Les Initiés, c’est donc une plongée plus vraie que nature au cœur de Bercy, dans le monde de la finance et de la politique, parmi ces grands décideurs, élus ou non (les élus passent, les fonctionnaires restent), qui se préoccupent davantage de profiter du train de vie que leur permettent leur salaires et de renvoyer l’ascenseur à leurs pairs plutôt que de servir les intérêts de leurs administrés.

« L’échec ne faisait pas partie du vocabulaire d’Antoine Fertel. À soixante-neuf ans, la plupart des hommes étaient déjà rangés, pull-over et chaussons, le chat au coin du feur, un bon bouquin et puis quelques voyages pour agrémenter le quotidien.
Il aurait pu se retirer dans son manoir à Houlgate, en Normandie, il aurait pu aussi débuter un tour du monde des hôtels de luxe et dormir chaque soir dans des chambres à mille euros, jusqu’à sa mort, en entamant à peine la fortune qu’il avait amassée année après année. Mais ce n’est pas l’argent qui le faisait marcher. Ce n’était pas pour l’argent qu’il était resté.
Il était toujours aux manettes, sans plus rien à prouver. Toute sa vie, il s’était mesuré aux autres : ses collègues de l’Inspection, les hauts fonctionnaires de Bercy, les banquiers de France, ceux du monde entier. Il avait hissé le Crédit Parisien à la première place des banques de la zone euro et il avait amassé des dizaines, des centaines de millions. L’ampleur de sa rémunération provoquait régulièrement des scandales en forme de feux de paille. Il laissait dire, il laissait faire. Et il traçait sa route. »

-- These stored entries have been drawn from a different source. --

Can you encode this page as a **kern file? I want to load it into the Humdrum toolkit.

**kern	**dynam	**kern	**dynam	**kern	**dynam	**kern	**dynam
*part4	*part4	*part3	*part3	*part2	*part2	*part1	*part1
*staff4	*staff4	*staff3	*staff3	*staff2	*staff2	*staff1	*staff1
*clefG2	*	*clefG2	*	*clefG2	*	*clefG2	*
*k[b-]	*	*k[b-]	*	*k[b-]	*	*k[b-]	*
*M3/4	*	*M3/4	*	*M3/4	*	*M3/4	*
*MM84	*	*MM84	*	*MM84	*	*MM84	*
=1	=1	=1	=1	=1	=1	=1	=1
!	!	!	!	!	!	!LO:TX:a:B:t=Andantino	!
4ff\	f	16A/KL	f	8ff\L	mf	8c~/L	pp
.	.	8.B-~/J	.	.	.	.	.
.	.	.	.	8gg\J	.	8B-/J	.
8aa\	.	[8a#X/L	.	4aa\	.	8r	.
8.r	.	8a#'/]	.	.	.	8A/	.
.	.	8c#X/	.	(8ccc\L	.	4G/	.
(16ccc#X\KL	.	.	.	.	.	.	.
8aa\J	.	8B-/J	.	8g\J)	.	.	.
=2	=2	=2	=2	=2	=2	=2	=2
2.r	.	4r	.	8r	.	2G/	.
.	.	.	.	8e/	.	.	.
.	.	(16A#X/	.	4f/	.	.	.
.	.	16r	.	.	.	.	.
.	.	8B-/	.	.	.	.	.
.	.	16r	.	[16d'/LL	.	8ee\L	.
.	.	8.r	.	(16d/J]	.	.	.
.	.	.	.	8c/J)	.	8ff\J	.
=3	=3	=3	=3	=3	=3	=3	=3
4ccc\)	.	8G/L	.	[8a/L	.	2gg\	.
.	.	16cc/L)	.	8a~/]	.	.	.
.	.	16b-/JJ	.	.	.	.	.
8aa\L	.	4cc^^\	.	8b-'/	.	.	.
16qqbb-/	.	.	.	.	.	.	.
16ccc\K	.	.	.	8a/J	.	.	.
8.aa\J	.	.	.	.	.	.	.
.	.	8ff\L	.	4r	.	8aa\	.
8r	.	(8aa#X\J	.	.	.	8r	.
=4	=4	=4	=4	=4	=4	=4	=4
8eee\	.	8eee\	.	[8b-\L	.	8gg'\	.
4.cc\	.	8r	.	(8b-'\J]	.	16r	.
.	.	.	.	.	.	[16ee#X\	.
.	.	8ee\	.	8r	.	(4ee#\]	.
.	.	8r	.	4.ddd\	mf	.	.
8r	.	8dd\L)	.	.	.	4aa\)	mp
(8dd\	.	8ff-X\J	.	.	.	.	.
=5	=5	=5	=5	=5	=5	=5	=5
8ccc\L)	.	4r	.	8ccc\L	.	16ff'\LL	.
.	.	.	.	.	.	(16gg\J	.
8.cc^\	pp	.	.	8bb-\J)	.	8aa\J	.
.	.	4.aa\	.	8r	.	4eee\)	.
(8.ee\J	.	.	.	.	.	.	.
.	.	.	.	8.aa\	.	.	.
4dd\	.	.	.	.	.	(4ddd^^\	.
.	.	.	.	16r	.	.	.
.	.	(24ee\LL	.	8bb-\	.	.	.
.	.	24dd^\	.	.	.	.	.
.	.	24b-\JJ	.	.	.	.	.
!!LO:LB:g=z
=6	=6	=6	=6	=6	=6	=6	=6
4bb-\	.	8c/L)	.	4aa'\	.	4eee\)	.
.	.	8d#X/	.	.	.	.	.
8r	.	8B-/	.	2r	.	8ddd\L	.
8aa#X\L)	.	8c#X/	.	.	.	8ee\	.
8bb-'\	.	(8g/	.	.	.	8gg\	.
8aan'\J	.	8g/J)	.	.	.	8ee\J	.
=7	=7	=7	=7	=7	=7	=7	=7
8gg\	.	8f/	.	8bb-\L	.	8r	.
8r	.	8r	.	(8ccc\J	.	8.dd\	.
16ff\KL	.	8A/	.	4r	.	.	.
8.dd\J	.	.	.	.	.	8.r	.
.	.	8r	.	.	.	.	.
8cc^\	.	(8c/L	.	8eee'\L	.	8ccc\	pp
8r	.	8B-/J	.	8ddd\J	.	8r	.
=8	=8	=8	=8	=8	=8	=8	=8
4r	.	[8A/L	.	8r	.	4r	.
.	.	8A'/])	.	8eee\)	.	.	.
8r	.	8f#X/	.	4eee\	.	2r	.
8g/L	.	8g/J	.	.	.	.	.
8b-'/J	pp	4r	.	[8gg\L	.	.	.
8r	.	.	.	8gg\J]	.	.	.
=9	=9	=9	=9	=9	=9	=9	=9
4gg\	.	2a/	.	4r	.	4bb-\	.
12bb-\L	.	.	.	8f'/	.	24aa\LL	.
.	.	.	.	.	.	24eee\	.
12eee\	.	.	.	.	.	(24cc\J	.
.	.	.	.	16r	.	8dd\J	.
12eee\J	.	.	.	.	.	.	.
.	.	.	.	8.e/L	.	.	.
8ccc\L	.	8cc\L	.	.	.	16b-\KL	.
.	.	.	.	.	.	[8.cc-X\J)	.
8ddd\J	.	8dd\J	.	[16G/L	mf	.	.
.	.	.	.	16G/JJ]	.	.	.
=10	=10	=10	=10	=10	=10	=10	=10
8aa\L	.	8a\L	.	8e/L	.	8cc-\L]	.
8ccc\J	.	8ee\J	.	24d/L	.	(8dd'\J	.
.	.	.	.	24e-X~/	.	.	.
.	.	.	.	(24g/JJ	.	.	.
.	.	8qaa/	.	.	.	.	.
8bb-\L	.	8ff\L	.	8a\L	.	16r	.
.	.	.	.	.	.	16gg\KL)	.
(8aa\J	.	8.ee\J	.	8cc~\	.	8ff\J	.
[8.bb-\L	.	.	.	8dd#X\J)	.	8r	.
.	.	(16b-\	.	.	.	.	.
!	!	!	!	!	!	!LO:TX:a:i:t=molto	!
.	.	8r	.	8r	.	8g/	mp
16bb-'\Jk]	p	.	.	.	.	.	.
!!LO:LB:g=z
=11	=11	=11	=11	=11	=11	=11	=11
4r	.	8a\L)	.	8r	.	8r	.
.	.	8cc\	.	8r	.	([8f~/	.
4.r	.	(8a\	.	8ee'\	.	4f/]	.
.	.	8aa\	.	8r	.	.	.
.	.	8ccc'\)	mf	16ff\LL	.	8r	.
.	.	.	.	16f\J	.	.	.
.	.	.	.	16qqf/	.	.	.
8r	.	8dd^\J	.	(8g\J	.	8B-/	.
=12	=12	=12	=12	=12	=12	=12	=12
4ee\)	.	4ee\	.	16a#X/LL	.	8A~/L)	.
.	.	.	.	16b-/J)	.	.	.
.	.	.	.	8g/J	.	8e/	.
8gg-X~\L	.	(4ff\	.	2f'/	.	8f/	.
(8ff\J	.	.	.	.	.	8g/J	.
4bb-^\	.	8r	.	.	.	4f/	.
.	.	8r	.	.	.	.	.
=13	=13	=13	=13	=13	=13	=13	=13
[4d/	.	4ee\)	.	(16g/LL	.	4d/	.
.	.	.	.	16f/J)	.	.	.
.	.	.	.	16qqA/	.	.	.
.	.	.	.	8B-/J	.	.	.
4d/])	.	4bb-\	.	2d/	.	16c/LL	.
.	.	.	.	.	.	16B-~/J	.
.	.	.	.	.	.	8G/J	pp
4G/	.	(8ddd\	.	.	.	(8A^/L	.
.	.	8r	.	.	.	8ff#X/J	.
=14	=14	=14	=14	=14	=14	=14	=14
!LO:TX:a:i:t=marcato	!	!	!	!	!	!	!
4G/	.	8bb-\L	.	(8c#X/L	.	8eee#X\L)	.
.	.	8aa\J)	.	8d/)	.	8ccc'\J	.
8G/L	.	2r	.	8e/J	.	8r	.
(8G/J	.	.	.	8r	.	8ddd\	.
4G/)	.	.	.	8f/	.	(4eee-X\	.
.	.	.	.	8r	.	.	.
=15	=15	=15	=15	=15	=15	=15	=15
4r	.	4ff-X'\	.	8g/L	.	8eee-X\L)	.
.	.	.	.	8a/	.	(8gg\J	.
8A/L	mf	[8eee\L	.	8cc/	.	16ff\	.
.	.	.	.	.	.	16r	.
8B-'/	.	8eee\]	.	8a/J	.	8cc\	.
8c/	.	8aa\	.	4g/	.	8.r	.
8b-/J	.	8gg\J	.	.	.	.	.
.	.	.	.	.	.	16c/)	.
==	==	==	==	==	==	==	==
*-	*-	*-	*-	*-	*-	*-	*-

Criant de vérité et ultra-documenté, Les Initiés aurait pu être un documentaire contre les dérives politico-financières du moment. Or, pour au moins deux raisons, il n’en est rien. Si l’on peut sans doute deviner la sensibilité politique de l’auteur, le roman n’est pas à charge. L’auteur se contente de nous mettre des faits sous les yeux, sans nous tenir la main. Quant à l’aspect documentaire, présent il est vrai, il n’écrase pas le récit. On en vient même à comprendre des notions économiques ou financières plutôt abstraites sans avoir l’impression de lire un manuel d’économie. Thomas Bronnec plante bien le décor mais n’oublie pas de faire vivre ses personnages et de faire progresser le récit. Le suspense est au rendez-vous, et les protagonistes sont intéressants, de Demory à la Ministre en passant par le redoutable Fertel, PDG du Crédit Parisien, ou encore les jeunes (et naïves) inspectrices générales des finances.

Si Les Initiés pouvait a priori rebuter plus d’un lecteur de par un thème guère excitant sur le papier, il n’en est finalement rien. La réussite de Thomas Bronnec est d’avoir traité le sujet intelligemment, sans avoir oublié ni le côté littéraire du roman ni sa dimension policière. S’inscrivant dans la foulée d’auteurs comme Dominique Manotti ou DOA, on comprend qu’Aurélien Masson ait estimé que ce texte avait toute sa place dans la Série Noire nouvelle formule.

Les Initiés, de Thomas Bronnec, Gallimard / Série Noire (2015), 235 pages.